Re: [RFC][PATCH v021 4/9] sched/topology: Adjust cpufreq checks for EAS

From: Rafael J. Wysocki
Date: Wed Dec 11 2024 - 11:38:19 EST


On Wed, Dec 11, 2024 at 2:25 PM Vincent Guittot
<vincent.guittot@xxxxxxxxxx> wrote:
>
> On Wed, 11 Dec 2024 at 12:29, Rafael J. Wysocki <rafael@xxxxxxxxxx> wrote:
> >
> > On Wed, Dec 11, 2024 at 11:33 AM Christian Loehle
> > <christian.loehle@xxxxxxx> wrote:
> > >
> > > On 11/29/24 16:00, Rafael J. Wysocki wrote:
> > > > From: Rafael J. Wysocki <rafael.j.wysocki@xxxxxxxxx>
> > > >
> > > > Make it possible to use EAS with cpufreq drivers that implement the
> > > > :setpolicy() callback instead of using generic cpufreq governors.
> > > >
> > > > This is going to be necessary for using EAS with intel_pstate in its
> > > > default configuration.
> > > >
> > > > Signed-off-by: Rafael J. Wysocki <rafael.j.wysocki@xxxxxxxxx>
> > > > ---
> > > >
> > > > This is the minimum of what's needed, but I'd really prefer to move
> > > > the cpufreq vs EAS checks into cpufreq because messing around cpufreq
> > > > internals in topology.c feels like a butcher shop kind of exercise.
> > >
> > > Makes sense, something like cpufreq_eas_capable().
> > >
> > > >
> > > > Besides, as I said before, I remain unconvinced about the usefulness
> > > > of these checks at all.
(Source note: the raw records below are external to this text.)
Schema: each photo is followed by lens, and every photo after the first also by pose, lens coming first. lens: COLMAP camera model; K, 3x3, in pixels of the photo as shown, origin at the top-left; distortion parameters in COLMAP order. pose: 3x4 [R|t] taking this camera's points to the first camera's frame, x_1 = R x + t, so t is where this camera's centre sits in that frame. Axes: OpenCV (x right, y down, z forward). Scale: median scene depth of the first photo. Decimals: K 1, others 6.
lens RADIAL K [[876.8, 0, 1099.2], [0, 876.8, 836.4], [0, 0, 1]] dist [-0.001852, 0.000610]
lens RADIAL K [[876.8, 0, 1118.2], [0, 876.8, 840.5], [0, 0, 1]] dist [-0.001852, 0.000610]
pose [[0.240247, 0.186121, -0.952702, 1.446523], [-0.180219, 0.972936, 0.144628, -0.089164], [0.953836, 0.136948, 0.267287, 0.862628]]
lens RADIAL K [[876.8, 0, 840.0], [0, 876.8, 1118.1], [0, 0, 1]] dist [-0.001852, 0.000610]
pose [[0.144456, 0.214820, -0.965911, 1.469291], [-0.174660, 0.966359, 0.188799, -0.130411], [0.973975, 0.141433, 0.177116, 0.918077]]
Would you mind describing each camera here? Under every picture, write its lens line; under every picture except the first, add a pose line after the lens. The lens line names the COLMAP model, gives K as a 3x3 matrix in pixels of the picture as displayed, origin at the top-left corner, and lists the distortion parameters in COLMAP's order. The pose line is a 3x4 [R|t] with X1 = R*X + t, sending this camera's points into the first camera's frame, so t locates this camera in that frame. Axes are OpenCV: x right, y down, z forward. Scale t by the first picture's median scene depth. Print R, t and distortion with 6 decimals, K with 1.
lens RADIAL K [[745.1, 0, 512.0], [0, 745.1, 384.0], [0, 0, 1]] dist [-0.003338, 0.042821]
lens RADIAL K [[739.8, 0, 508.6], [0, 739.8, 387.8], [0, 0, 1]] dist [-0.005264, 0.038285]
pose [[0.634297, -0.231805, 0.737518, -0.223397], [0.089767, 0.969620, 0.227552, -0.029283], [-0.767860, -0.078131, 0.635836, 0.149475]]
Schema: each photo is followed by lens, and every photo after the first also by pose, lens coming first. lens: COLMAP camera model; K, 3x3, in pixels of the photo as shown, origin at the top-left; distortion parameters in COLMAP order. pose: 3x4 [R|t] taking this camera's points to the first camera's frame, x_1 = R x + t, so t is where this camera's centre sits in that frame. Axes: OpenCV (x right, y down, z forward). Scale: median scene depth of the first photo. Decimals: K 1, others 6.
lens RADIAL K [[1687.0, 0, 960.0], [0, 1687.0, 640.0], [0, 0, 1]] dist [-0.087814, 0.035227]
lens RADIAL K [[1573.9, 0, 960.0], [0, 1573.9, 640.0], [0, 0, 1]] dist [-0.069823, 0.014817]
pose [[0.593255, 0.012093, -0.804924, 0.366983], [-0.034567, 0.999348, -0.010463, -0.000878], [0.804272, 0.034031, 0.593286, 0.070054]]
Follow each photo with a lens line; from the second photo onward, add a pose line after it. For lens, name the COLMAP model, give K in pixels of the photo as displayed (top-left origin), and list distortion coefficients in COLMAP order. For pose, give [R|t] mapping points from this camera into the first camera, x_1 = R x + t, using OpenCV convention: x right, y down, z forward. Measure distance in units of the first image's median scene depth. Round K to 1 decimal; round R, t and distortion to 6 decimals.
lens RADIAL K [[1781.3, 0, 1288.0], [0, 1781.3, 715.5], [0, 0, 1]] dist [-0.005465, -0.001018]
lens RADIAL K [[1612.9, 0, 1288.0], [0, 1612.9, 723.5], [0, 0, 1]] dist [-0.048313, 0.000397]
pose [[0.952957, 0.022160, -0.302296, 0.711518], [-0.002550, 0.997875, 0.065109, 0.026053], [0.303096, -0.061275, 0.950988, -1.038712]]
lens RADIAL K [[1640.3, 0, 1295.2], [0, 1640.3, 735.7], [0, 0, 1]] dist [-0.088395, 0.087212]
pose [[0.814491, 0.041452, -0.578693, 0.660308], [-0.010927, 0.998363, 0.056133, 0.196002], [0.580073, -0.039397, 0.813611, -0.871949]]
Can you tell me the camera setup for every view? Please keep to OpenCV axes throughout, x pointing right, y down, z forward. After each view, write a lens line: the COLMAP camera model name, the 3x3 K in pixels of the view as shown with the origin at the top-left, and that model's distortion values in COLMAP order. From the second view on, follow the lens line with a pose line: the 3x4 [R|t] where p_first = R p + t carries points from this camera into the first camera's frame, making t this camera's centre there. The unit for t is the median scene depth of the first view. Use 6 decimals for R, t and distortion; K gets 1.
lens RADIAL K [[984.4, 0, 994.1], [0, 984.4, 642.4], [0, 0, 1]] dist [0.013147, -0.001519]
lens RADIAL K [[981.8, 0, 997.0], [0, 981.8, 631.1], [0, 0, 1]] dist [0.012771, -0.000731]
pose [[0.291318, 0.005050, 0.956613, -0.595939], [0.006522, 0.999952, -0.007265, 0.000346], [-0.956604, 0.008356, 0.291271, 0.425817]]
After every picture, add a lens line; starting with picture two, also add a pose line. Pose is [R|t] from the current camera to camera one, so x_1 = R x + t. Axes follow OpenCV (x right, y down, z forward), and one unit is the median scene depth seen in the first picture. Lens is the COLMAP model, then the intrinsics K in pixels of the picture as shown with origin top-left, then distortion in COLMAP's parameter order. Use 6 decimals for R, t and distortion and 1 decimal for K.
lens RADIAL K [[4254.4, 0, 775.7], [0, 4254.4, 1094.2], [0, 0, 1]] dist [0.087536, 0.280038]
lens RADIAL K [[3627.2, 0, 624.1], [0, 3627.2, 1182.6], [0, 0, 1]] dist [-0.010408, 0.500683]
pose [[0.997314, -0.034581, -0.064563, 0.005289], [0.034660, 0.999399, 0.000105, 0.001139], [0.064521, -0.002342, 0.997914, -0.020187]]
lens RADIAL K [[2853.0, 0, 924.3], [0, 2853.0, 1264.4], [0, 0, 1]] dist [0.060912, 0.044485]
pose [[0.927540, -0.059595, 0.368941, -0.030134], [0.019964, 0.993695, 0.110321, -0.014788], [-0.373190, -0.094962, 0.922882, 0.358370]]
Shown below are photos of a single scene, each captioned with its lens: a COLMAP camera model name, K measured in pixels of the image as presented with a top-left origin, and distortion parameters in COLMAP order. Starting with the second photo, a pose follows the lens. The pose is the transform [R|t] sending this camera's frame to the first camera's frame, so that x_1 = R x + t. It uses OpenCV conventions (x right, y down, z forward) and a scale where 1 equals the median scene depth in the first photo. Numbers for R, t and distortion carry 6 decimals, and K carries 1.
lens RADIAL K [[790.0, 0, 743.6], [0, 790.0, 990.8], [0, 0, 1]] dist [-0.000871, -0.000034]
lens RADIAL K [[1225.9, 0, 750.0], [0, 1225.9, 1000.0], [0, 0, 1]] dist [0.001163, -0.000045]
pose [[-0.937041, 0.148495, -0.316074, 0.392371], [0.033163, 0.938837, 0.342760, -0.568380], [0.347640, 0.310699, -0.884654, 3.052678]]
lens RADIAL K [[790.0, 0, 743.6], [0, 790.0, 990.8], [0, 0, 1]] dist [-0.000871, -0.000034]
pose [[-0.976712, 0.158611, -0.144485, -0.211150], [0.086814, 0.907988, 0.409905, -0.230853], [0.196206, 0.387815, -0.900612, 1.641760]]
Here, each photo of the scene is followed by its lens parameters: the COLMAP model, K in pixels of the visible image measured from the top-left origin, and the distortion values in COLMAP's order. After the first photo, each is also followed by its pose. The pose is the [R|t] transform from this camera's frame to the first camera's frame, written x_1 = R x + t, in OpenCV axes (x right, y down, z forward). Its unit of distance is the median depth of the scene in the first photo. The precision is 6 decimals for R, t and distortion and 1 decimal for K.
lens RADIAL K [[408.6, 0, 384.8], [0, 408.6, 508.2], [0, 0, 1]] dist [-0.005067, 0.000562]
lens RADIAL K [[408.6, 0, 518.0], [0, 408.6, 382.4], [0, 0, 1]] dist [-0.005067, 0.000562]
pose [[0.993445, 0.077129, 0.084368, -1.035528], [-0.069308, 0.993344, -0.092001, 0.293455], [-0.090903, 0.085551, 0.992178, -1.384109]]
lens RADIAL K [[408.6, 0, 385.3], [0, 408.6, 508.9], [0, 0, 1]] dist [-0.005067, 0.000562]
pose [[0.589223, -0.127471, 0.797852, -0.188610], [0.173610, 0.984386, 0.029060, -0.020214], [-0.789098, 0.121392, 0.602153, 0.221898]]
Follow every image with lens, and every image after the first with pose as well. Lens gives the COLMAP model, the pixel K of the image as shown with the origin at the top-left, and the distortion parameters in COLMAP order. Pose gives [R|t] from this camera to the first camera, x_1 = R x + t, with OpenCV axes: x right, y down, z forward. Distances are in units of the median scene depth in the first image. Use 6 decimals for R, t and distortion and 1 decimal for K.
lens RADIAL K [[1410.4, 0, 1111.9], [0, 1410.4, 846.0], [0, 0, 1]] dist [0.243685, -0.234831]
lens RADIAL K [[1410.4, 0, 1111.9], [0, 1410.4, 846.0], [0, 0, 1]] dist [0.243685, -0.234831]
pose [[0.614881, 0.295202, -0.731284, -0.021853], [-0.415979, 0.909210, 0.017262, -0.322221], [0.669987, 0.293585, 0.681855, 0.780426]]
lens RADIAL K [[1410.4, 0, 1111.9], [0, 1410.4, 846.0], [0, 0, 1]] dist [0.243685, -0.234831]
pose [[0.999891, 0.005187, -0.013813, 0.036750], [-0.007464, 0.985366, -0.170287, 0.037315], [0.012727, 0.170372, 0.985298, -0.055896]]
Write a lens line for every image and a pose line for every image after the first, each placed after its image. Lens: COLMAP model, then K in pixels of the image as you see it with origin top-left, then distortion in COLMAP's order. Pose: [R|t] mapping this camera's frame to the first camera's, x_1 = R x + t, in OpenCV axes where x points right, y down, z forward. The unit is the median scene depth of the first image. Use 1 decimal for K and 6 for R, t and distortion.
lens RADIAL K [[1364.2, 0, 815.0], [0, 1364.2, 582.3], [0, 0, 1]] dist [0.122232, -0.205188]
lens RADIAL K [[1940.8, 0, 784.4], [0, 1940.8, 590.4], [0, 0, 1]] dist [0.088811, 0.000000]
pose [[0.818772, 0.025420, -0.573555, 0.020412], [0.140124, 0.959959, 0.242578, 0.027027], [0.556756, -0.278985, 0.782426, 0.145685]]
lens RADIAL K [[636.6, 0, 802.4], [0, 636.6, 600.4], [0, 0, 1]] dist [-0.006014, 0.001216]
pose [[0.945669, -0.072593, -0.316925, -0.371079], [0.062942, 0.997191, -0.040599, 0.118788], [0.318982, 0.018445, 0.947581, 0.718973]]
Yes, one is supposed to get the best results
> > > > from EAS when running schedutil, but what if they just want to try
> > > > something else with EAS? What if they can get better results with
> > > > that other thing, surprisingly enough?
> > >
> > > How do you imagine this to work then?
> > > I assume we don't make any 'resulting-OPP-guesses' like
> > > sugov_effective_cpu_perf() for any of the setpolicy governors.
> > > Neither for dbs and I guess userspace.
> > > What about standard powersave and performance?
> > > Do we just have a cpufreq callback to ask which OPP to use for
> > > the energy calculation? Assume lowest/highest?
> > > (I don't think there is hardware where lowest/highest makes a
> > > difference, so maybe not bothering with the complexity could
> > > be an option, too.)
> >
> > In the "setpolicy" case there is no way to reliably predict the OPP
> > that is going to be used, so why bother?
> >
> > In the other cases, and if the OPPs are actually known, EAS may still
> > make assumptions regarding which of them will be used that will match
> > the schedutil selection rules, but if the cpufreq governor happens to
> > choose a different OPP, this is not the end of the world.
>
> Should we add a new cpufreq governor fops to return the guest estimate
> of the compute capacity selection ? something like
> cpufreq_effective_cpu_perf(cpu, actual, min, max)
> EAS needs to estimate what would be the next OPP; schedutil uses
> sugov_effective_cpu_perf() and other governor could provide their own

Generally, yes. And documented for that matter.

But it doesn't really tell you the OPP, but the performance level that
is going to be set for the given list of arguments IIUC. An energy
model is needed to find an OPP for the given perf level. Or generally
the cost of it for that matter.

> > Yes, you could have been more energy-efficient had you chosen to use
> > schedutil, but you chose otherwise and that's what you get.
>
> Calling sugov_effective_cpu_perf() for another governor than schedutil
> doesn't make sense.

It will work for intel_pstate in the "setpolicy" mode to a reasonable
approximation AFAICS.

> and do we handle the case when
> CPU_FREQ_DEFAULT_GOV_SCHEDUTIL is not selected

I don't think it's necessary to handle it.